Connect with us

pemilu 2019

Sidang Sengketa Pilpres, Tim Hukum Jokowi Bawa Bukti Tambahan

Published

on

Ketua Mahkamah Konstitusi Anwar Usman bersama Hakim Konstitusi di Sidang Lanjutan Sengketa Pilpres 2019. (Foto: Liputan6)

Geosiar.com, Jakarta – Tim Kuasa Hukum paslon nomor urut 01 Joko Widodo (Jokowi) -Ma’ruf Amin menyerahkan bukti tambahan dalam sidang lanjutan sengketa Pilpres 2019 atau sidang Perselisihan Hasil Pemilihan Umum (PHPU) di Mahkamah Konstitusi (MK), Jumat (21/6/2019).

Seperti diketahui, sidang hari ini beragendakan mendengar keterangan saksi dan ahli dari pihak terkait yakni Jokowi-Ma’ruf serta pengesahan alat bukti pihak Badan Pengawas Pemilu (Bawaslu) RI.

Dalam sidang kelima ini, Ketua Tim Hukum Jokowi-Ma’ruf, Yusril Ihza Mahendra menyampaikan bahwa pihaknya hanya membawa dua saksi fakta dan dua ahli.

“Dua ahli yang dihadirkan, Profesor Edward Omar Sharif Hiraiej dari UGM dan Dr. Heru Widodo, doktor di hukum pemilu yang khususnya TSM. Saksi fakta ada dua orang, Candra Irawan dan Anas Nashikin,” tutur Yusril sebelum sidang dimulai, Jumat (21/6/2019).

Sebelum sidang memperkenalkan para saksi dan ahli, Kuasa Hukum Jokowi-Ma’ruf, Ade Irfan Pulungan sempat mengajukan alat bukti tambahan kepada Hakim MK.

“Kami mengajukan alat bukti tambahan yang mulia, ini terkait dengan keterangan saksi,” tutur Ade.

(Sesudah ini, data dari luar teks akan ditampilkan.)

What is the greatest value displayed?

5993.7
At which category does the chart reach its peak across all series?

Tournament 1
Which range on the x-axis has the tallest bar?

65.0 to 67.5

Namun, salah satu Hakim bernama Suhartoyo menegaskan bahwa masa penyerahan alat bukti telah ditutup. Kendati demikian, dia mengatakan bahwa MK akan memberi perhatian dan mengambil alat bukti tersebut sebagai bagian dari keputusan yang tak terpisahkan, apabila terbukti berkaitan dengan keterangan saksi.

“Kami terima alat bukti itu jika ada hal-hal eksepsional, seperti alat bukti saksi dari Boyolali, termasuk amplop-amplop,” tutur Suhartoyo.

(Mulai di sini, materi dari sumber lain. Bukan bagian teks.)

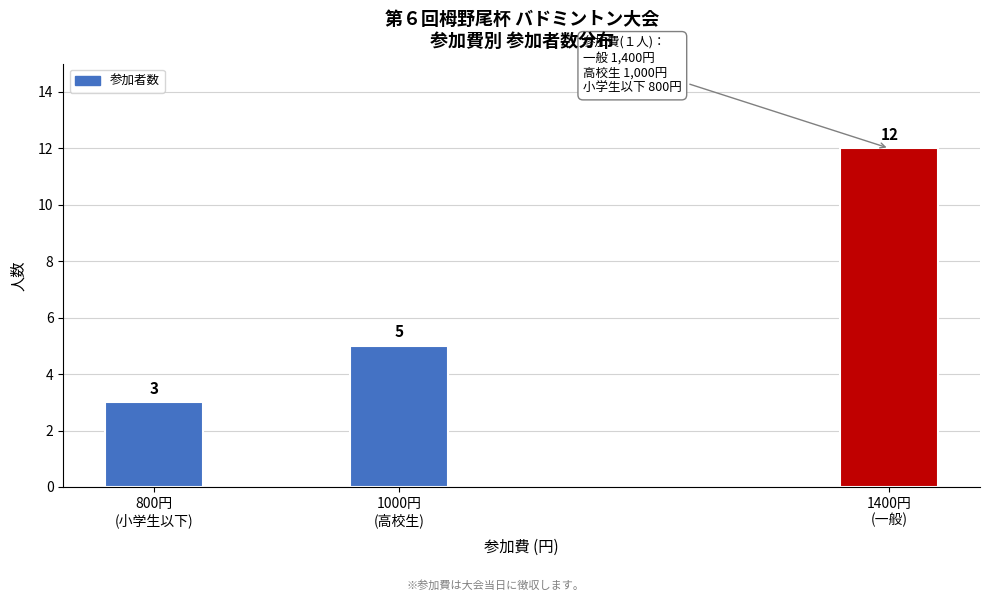

Reading left to right, what are all the values shown in this chart?

3	5	12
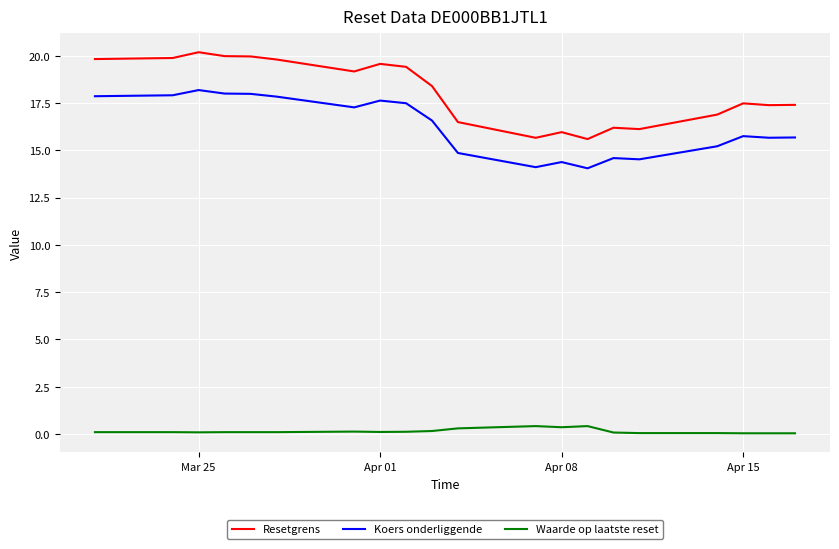

Which series has the widest spread of values?

Resetgrens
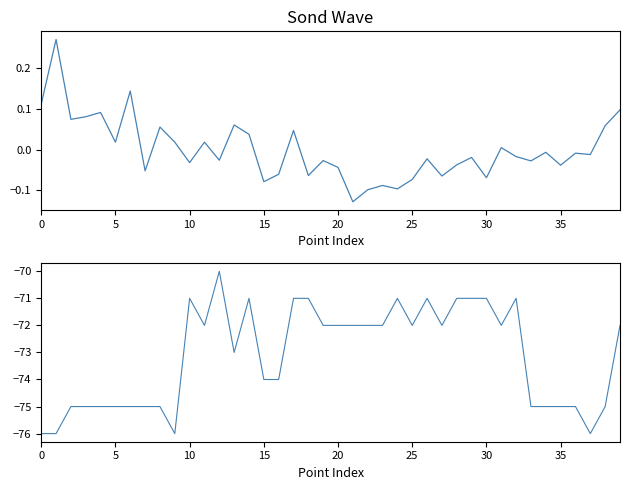

What is the value of the Signal point at the 14th from the left?

-73.0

Sebagai informasi, sidang sengketa Pilpres ini digelar berdasarkan permohonan gugatan hasil pilpres dari paslon nomor urut 02 Prabowo Subianto-Sandiaga Uno yang mengendus adanya kecurangan bersifat terstruktur, sistematis, dan masif (TSM) dalam pelaksanaan Pemilu 2019.

Gugatan tersebut diregister MK dengan nomor 01/PHPU-PRES/XVII/2019. Dalam persidangan ini, Komisi Pemilihan Umum (KPU) menjadi pihak termohon, paslon nomor urut 01 Joko Widodo (Jokowi)-Ma’ruf menjadi pihak terkait, dan Bawaslu RI hanya menjadi pihak pemberi keterangan.